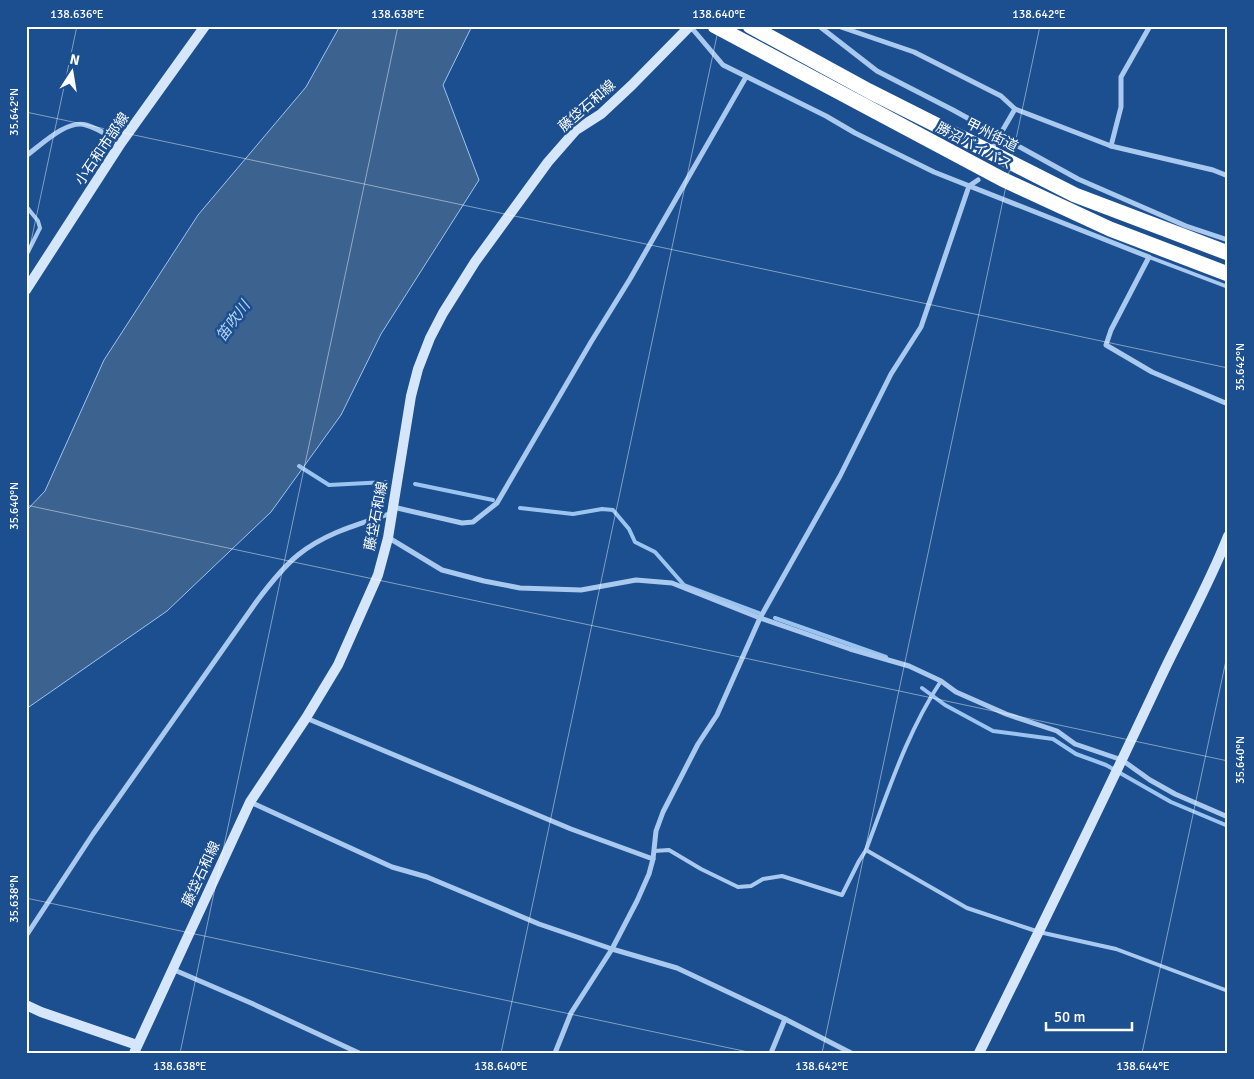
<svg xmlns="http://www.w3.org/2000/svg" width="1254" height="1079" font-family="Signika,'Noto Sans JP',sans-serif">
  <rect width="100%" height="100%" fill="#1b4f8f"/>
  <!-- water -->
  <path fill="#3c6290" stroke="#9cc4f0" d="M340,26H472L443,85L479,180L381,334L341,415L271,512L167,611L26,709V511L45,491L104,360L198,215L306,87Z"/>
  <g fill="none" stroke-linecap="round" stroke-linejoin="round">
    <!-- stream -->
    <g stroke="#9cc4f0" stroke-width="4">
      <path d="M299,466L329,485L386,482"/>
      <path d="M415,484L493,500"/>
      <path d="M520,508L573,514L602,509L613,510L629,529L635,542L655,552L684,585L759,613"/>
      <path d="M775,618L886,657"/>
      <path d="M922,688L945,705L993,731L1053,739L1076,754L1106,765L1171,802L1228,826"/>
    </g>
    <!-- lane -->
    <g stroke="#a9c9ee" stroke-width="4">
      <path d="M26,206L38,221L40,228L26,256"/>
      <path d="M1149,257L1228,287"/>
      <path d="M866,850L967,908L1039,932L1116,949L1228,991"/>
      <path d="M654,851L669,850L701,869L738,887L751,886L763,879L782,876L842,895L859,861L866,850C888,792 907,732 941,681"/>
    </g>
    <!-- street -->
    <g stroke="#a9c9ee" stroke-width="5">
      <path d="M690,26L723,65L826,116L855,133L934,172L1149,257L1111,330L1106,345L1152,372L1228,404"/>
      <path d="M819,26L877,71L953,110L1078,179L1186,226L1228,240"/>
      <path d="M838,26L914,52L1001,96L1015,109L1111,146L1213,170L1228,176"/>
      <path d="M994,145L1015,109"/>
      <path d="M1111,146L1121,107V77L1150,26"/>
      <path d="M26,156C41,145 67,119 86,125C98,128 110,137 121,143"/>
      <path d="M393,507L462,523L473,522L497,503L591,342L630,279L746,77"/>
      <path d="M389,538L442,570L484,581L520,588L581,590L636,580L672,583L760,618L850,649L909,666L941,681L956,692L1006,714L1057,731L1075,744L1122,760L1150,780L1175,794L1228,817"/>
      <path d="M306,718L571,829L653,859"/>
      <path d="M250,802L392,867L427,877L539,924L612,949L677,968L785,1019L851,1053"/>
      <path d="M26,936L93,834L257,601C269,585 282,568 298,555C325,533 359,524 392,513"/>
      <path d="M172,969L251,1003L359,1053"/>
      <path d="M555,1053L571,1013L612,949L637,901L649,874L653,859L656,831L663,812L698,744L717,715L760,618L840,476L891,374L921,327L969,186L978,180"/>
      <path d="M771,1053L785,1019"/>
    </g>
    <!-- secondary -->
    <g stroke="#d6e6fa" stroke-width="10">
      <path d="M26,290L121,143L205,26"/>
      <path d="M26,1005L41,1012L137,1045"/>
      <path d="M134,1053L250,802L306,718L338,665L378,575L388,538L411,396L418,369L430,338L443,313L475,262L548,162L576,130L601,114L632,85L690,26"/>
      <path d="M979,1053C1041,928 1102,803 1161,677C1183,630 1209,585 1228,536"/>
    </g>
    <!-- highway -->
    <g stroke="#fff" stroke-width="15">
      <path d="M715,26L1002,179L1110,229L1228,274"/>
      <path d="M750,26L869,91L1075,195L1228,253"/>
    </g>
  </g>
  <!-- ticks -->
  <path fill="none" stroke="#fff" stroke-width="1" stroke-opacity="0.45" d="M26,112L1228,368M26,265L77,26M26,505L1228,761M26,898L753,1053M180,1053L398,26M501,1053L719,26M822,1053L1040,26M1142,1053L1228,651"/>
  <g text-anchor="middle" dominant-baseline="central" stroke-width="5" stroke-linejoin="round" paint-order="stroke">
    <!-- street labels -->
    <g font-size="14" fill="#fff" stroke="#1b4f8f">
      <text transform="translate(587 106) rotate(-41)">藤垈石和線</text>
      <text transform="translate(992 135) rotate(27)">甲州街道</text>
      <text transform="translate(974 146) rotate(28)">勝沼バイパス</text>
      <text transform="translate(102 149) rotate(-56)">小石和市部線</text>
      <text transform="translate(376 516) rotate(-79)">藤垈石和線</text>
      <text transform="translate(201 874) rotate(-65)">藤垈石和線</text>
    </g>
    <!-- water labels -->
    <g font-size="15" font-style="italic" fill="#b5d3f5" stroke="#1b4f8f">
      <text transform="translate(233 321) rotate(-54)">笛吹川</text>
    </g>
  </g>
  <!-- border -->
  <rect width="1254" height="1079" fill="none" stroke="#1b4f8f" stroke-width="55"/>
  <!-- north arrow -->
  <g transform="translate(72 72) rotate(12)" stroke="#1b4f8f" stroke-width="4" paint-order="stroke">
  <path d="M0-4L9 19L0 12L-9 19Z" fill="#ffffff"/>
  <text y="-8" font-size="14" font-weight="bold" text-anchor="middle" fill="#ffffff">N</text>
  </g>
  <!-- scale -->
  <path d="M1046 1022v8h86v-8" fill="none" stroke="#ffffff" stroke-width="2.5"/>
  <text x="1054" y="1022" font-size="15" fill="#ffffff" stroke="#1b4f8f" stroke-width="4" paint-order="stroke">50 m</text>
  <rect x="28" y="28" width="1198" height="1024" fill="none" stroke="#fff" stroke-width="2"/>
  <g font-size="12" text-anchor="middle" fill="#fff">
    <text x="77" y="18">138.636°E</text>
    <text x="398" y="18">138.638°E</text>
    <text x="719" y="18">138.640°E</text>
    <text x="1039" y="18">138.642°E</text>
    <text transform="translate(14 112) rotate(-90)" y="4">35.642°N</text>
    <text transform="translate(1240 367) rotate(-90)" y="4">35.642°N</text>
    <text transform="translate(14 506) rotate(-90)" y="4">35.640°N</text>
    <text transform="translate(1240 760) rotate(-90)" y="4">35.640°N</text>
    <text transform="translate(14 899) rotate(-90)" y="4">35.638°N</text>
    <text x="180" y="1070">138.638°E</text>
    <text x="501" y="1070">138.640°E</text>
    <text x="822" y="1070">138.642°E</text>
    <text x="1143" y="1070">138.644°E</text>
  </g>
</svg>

### [TASK DIRECTIONS]
With the pictures removed, set down the entire listing exactly.

### [OUTPUT]
<svg xmlns="http://www.w3.org/2000/svg" width="1254" height="1079" font-family="Signika,'Noto Sans JP',sans-serif">
  <rect width="100%" height="100%" fill="#1b4f8f"/>
  <!-- water -->
  <path fill="#3c6290" stroke="#9cc4f0" d="M340,26H472L443,85L479,180L381,334L341,415L271,512L167,611L26,709V511L45,491L104,360L198,215L306,87Z"/>
  <g fill="none" stroke-linecap="round" stroke-linejoin="round">
    <!-- stream -->
    <g stroke="#9cc4f0" stroke-width="4">
      <path d="M299,466L329,485L386,482"/>
      <path d="M415,484L493,500"/>
      <path d="M520,508L573,514L602,509L613,510L629,529L635,542L655,552L684,585L759,613"/>
      <path d="M775,618L886,657"/>
      <path d="M922,688L945,705L993,731L1053,739L1076,754L1106,765L1171,802L1228,826"/>
    </g>
    <!-- lane -->
    <g stroke="#a9c9ee" stroke-width="4">
      <path d="M26,206L38,221L40,228L26,256"/>
      <path d="M1149,257L1228,287"/>
      <path d="M866,850L967,908L1039,932L1116,949L1228,991"/>
      <path d="M654,851L669,850L701,869L738,887L751,886L763,879L782,876L842,895L859,861L866,850C888,792 907,732 941,681"/>
    </g>
    <!-- street -->
    <g stroke="#a9c9ee" stroke-width="5">
      <path d="M690,26L723,65L826,116L855,133L934,172L1149,257L1111,330L1106,345L1152,372L1228,404"/>
      <path d="M819,26L877,71L953,110L1078,179L1186,226L1228,240"/>
      <path d="M838,26L914,52L1001,96L1015,109L1111,146L1213,170L1228,176"/>
      <path d="M994,145L1015,109"/>
      <path d="M1111,146L1121,107V77L1150,26"/>
      <path d="M26,156C41,145 67,119 86,125C98,128 110,137 121,143"/>
      <path d="M393,507L462,523L473,522L497,503L591,342L630,279L746,77"/>
      <path d="M389,538L442,570L484,581L520,588L581,590L636,580L672,583L760,618L850,649L909,666L941,681L956,692L1006,714L1057,731L1075,744L1122,760L1150,780L1175,794L1228,817"/>
      <path d="M306,718L571,829L653,859"/>
      <path d="M250,802L392,867L427,877L539,924L612,949L677,968L785,1019L851,1053"/>
      <path d="M26,936L93,834L257,601C269,585 282,568 298,555C325,533 359,524 392,513"/>
      <path d="M172,969L251,1003L359,1053"/>
      <path d="M555,1053L571,1013L612,949L637,901L649,874L653,859L656,831L663,812L698,744L717,715L760,618L840,476L891,374L921,327L969,186L978,180"/>
      <path d="M771,1053L785,1019"/>
    </g>
    <!-- secondary -->
    <g stroke="#d6e6fa" stroke-width="10">
      <path d="M26,290L121,143L205,26"/>
      <path d="M26,1005L41,1012L137,1045"/>
      <path d="M134,1053L250,802L306,718L338,665L378,575L388,538L411,396L418,369L430,338L443,313L475,262L548,162L576,130L601,114L632,85L690,26"/>
      <path d="M979,1053C1041,928 1102,803 1161,677C1183,630 1209,585 1228,536"/>
    </g>
    <!-- highway -->
    <g stroke="#fff" stroke-width="15">
      <path d="M715,26L1002,179L1110,229L1228,274"/>
      <path d="M750,26L869,91L1075,195L1228,253"/>
    </g>
  </g>
  <!-- ticks -->
  <path fill="none" stroke="#fff" stroke-width="1" stroke-opacity="0.45" d="M26,112L1228,368M26,265L77,26M26,505L1228,761M26,898L753,1053M180,1053L398,26M501,1053L719,26M822,1053L1040,26M1142,1053L1228,651"/>
  <g text-anchor="middle" dominant-baseline="central" stroke-width="5" stroke-linejoin="round" paint-order="stroke">
    <!-- street labels -->
    <g font-size="14" fill="#fff" stroke="#1b4f8f">
      <text transform="translate(587 106) rotate(-41)">藤垈石和線</text>
      <text transform="translate(992 135) rotate(27)">甲州街道</text>
      <text transform="translate(974 146) rotate(28)">勝沼バイパス</text>
      <text transform="translate(102 149) rotate(-56)">小石和市部線</text>
      <text transform="translate(376 516) rotate(-79)">藤垈石和線</text>
      <text transform="translate(201 874) rotate(-65)">藤垈石和線</text>
    </g>
    <!-- water labels -->
    <g font-size="15" font-style="italic" fill="#b5d3f5" stroke="#1b4f8f">
      <text transform="translate(233 321) rotate(-54)">笛吹川</text>
    </g>
  </g>
  <!-- border -->
  <rect width="1254" height="1079" fill="none" stroke="#1b4f8f" stroke-width="55"/>
  <!-- north arrow -->
  <g transform="translate(72 72) rotate(12)" stroke="#1b4f8f" stroke-width="4" paint-order="stroke">
  <path d="M0-4L9 19L0 12L-9 19Z" fill="#ffffff"/>
  <text y="-8" font-size="14" font-weight="bold" text-anchor="middle" fill="#ffffff">N</text>
  </g>
  <!-- scale -->
  <path d="M1046 1022v8h86v-8" fill="none" stroke="#ffffff" stroke-width="2.5"/>
  <text x="1054" y="1022" font-size="15" fill="#ffffff" stroke="#1b4f8f" stroke-width="4" paint-order="stroke">50 m</text>
  <rect x="28" y="28" width="1198" height="1024" fill="none" stroke="#fff" stroke-width="2"/>
  <g font-size="12" text-anchor="middle" fill="#fff">
    <text x="77" y="18">138.636°E</text>
    <text x="398" y="18">138.638°E</text>
    <text x="719" y="18">138.640°E</text>
    <text x="1039" y="18">138.642°E</text>
    <text transform="translate(14 112) rotate(-90)" y="4">35.642°N</text>
    <text transform="translate(1240 367) rotate(-90)" y="4">35.642°N</text>
    <text transform="translate(14 506) rotate(-90)" y="4">35.640°N</text>
    <text transform="translate(1240 760) rotate(-90)" y="4">35.640°N</text>
    <text transform="translate(14 899) rotate(-90)" y="4">35.638°N</text>
    <text x="180" y="1070">138.638°E</text>
    <text x="501" y="1070">138.640°E</text>
    <text x="822" y="1070">138.642°E</text>
    <text x="1143" y="1070">138.644°E</text>
  </g>
</svg>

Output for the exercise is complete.